2020 já terminou! Um alívio… Um ano tão rápido que demorou tanto a passar. Parecia que não acabava mais. A tradicional contagem regressiva dos 10 segundos finais foi antecedida pela contagem dos últimos dias, das últimas semanas, dos últimos meses. Todos desejávamos que passasse logo. E passou. Estamos em 2021. Um ano novo cheio de otimismo e sonhos.

Esperança de tempos novos que foi alentada pela chegada das vacinas que prometem a superação da pandemia. Alguns países já começaram a imunizar sua população. O Brasil ainda não. A cadeira presidencial está sendo ocupada por um ser que afirma “não estar nem aí” com os 200 mil brasileiros mortos em consequência da Covid19. Esse ser do qual declino pronunciar o nome e a equipe de tanatófilos que o rodeiam, não se sente nem um pouco afligido pela dor daqueles e daquelas que perderam seus familiares e dos milhões de brasileiros e brasileiras que vivem a angústia da proximidade da morte e das consequências da crise econômica que, há de se dizer, não tem na pandemia sua única causa. A pandemia apenas veio potencializar o projeto de morte da elite de sempre que, para mantê-lo, precisa dos tradicionais cães de guarda verde-oliva que arreganham suas garras e dentes a cada vez que a maioria pobre da população ousa alçar a cabeça e reivindicar o direito à vida e à dignidade mínima que nos faz humanos.
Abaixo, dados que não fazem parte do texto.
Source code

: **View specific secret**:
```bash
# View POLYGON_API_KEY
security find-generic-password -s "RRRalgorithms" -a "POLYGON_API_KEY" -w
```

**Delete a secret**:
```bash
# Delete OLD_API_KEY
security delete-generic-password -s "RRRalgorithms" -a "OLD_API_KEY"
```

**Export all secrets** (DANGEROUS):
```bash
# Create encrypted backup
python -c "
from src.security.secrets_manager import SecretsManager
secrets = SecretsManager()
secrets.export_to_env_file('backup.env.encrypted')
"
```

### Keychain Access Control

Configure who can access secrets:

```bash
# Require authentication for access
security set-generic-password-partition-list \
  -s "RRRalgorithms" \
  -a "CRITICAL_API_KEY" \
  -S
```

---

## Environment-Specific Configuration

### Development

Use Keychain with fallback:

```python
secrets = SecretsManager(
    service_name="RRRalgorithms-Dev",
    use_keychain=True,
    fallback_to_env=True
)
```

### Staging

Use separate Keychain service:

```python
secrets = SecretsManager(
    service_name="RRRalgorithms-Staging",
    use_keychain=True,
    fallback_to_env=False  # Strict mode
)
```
Projeto de morte que se expressa na maior desigualdade econômica do mundo, na fascistização da política, na violência grotesca contra tudo o que nos faz plurais (diferenças culturais, de raça, sexo, gênero, idade, lugar de moradia, religião…) e na destruição da Casa Comum. Estas expressões e outras tantas que poderíamos elencar, tem sua raiz no pecado original da sociedade brasileira: o elitismo individualista. É a ideia de “cada um por si” e “salve-se quem puder” que veio junto com as naus de Colombo e Cabral e se constituiu como eixo articulador das relações sociais. “Pecado original” expresso de forma grotesca e criminosa no ocupante da cadeira presidencial que diz não temer a Covid19 por ter “histórico de atleta”. E os milhões de brasileiros e brasileiras que não tiveram a oportunidade de serem aposentados aos 33 anos por insanidade e, durante 28 anos de mandato parlamentar improdutivo, ter o tempo e os recursos para desenvolver um “histórico de atleta”? “Esses podem morrer”, pensa o carregador da faixa presidencial.
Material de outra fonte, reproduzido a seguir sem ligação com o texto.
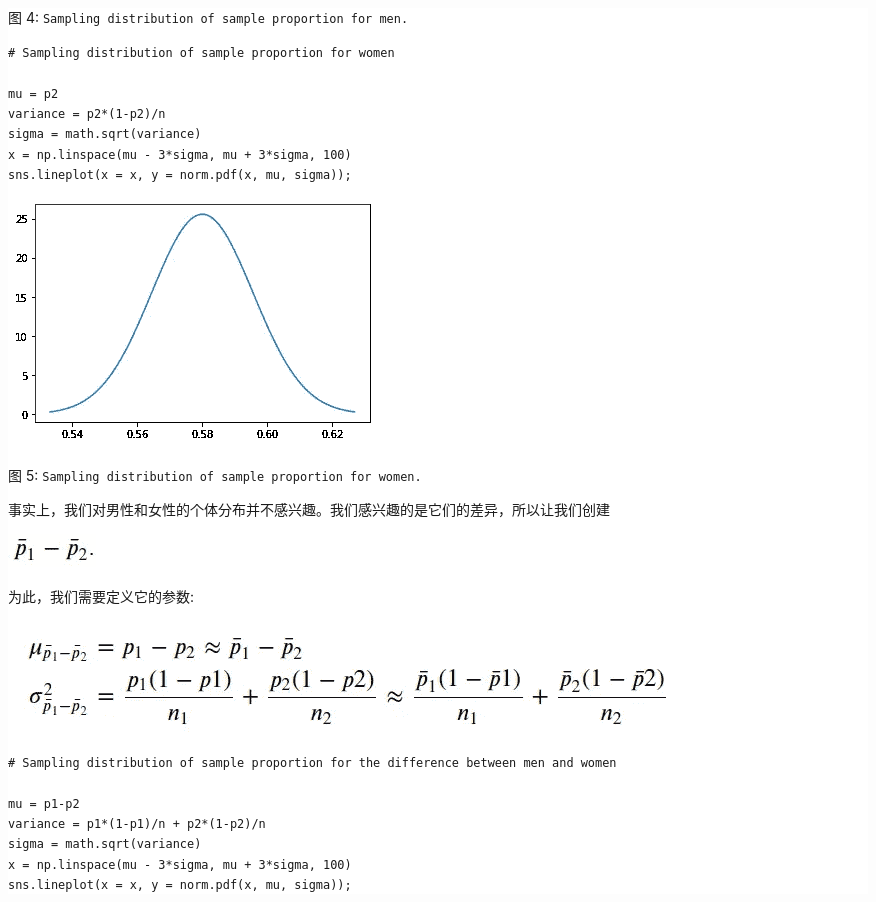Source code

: 图 4: `Sampling distribution of sample proportion for men.`

```
# Sampling distribution of sample proportion for women

mu = p2
variance = p2*(1-p2)/n
sigma = math.sqrt(variance)
x = np.linspace(mu - 3*sigma, mu + 3*sigma, 100)
sns.lineplot(x = x, y = norm.pdf(x, mu, sigma));
```

![](img/6c2781d461cd7e2342d8ecaf6e6db93e.png)

图 5: `Sampling distribution of sample proportion for women.`

事实上，我们对男性和女性的个体分布并不感兴趣。我们感兴趣的是它们的差异，所以让我们创建

![](img/0b11c3429a4ebc2ff923480589988d4e.png)

为此，我们需要定义它的参数:

![](img/4f0d6cf06686922865e8b17e78ade545.png)

```
# Sampling distribution of sample proportion for the difference between men and women

mu = p1-p2
variance = p1*(1-p1)/n + p2*(1-p2)/n
sigma = math.sqrt(variance)
x = np.linspace(mu - 3*sigma, mu + 3*sigma, 100)
sns.lineplot(x = x, y = norm.pdf(x, mu, sigma));
```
Mas também é expressão do elitismo individualista o comportamento daqueles que, em plena pandemia, promovem e participam em festas e aglomerações de todo o tipo onde, além do risco de infectar-se a si mesmos, criam a ocasião para que outros o sejam. Eles pensam e dizem: “se eu me infectar, o problema é meu!” Só pensam em si mesmos. Não se preocupam com as consequências de seu comportamento para a sociedade. Pior: sequer são capazes de imaginar o que seja “viver em sociedade”. Foram ensinados que existe “o povão, a ralé, a chusma, a gentalha”, da qual eles não fazem parte. Eles são ou imaginam ser um outro Brasil. O Brasil que vive em Miami, em Nova Iorque, em Paris ou Londres. Uns residem fisicamente lá. Outros vivem aqui como se lá estivessem.

Para superar o caos sanitário a vacina certamente ajudará. É preciso que ela chegue a todos e o mais pronto possível. Mas só sairemos melhores desta se formos capazes de controlar o vírus do individualismo elitista que assola, há séculos, essa terra chamada Brasil. É preciso que apliquemos em cada um de nós e em cada relação social, da mais próxima até as mais complexas, o sentimento de empatia e de solidariedade. Sentir cada brasileiro e brasileira como um ser humano de plenos direitos – independente das diferenças e das “comorbidades” – e mover-nos e estender a mão para que todos vivam.

Então, sim, a passagem de ano não será apenas um marco no calendário. Será possível passar do ano da pandemia ao ano da empatia e preparar um 2022 de muitas aglomerações. E torcer para que 2021 passe rápido!